Furthermore, he said damning allegations levelled against SKI and prominent South African business woman Bridgette Motsepe in the alleged P100 billion stolen from Botswana has already caused diplomatic tensions. According to Dr Mfundisi the case involving SKI will further strain the already volatile relationship. He said South Africa is not likely to extradite its close ally (Khama) to face court battles in Botswana, adding that this is viewed as a politically motivated persecution.
Another UB political science academic, Dipogiso, said for Pretoria and Gaborone, the personal accountability of General Khama must not be permitted to dent the cordial relations of two countries. He said in his considered view, the international relations policy of the country should be driven by the interests of the country, not Masisi nor Khama. “Currently, the depository of social code in the impasse is the current regime. Khama’s defiance of the national interests must not be taken to represent the country. In this position, Dr Khama is required to appear before the same courts he has prosecuted other people before, where he himself has secured victories. This can’t be dependent on his personal whims and caprices,” he stressed.
Meanwhile, both Dipogiso and Dr Mfundisi concurred that firearms case is threat to national security. According to Dipogiso, firstly one must note that this is a big very sensitive matter that involves threat to the national security therefore it would need to be treated in sensitive manner it deserve.
“National security threats may be real or perceived and perceived national security threats may be substantive threat. This is how if preventative action is based on paranoia or feeling on non-existent insecurity, it may hype unnecessary tension. There are many examples of this elsewhere that led to substantive tensions and strife,” said Dipogiso, commenting.
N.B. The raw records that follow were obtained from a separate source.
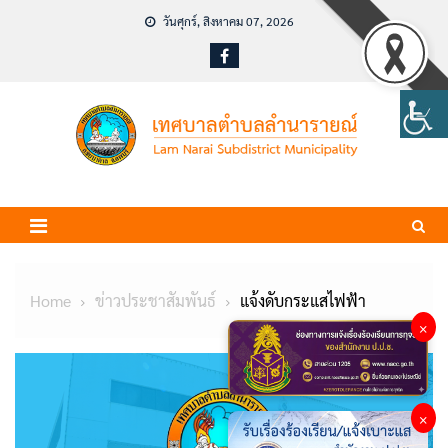
Skip
วันศุกร์, สิงหาคม 07, 2026
to
content
Home
ข่าวประชาสัมพันธ์
แจ้งดับกระแสไฟฟ้า
×
×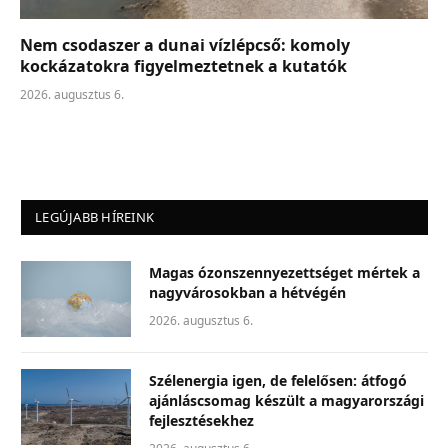
Nem csodaszer a dunai vízlépcső: komoly
kockázatokra figyelmeztetnek a kutatók
2026. augusztus 6.
LEGÚJABB HÍREINK
Magas ózonszennyezettséget mértek a
nagyvárosokban a hétvégén
2026. augusztus 6.
Szélenergia igen, de felelősen: átfogó
ajánláscsomag készült a magyarországi
fejlesztésekhez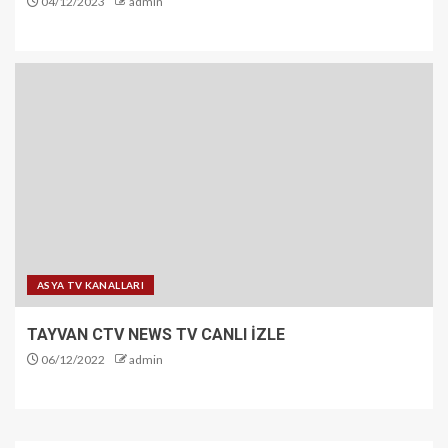
04/12/2023
admin
ASYA TV KANALLARI
TAYVAN CTV NEWS TV CANLI İZLE
06/12/2022
admin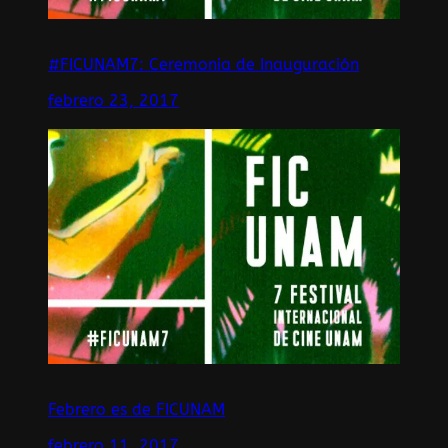
#FICUNAM7: Ceremonia de Inauguración
febrero 23, 2017
Febrero es de FICUNAM
febrero 11, 2017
For his part, Dr Mfundisi said the firearms case may expose national security covert operations as the four acussed persons are heavyweights in security and intelligence matters.“They have massive knowledge and skills on intelligence and security matters. The relationship between Botswana and SA is in shambles. Weaponisation of the criminal justice system is an aberration of the Rule of Law. And selective justice meted to only opponents of the regime is deplorable to say the least. We must, through the genuine constitutional reform, depoliticise the public service including the criminal justice system,” said Dr Mfundisi, who is also Public Policy expert.
Furthermore, Dipogiso observed that the firearms case could reveal that Botswana was under a deep state in the past. He said under the deep state officials use their offices in in an organized manner to benefit political opponents of the state from within to preserve hegemony of the counter power outside state power. “They are a state within state, utilise public resources to achieve ends of the adversary. They are saboteurs and are stumbling blocks to the plans of government as their allegiance is to the nemesis as opposed to their oath office. In many occasions, these would be political appointments ushered in by the past regimes or merely disgruntled appointees of the current regime,” he said, reiterating that if charges against Makgophe suffice, then he must have been agent of the deep state.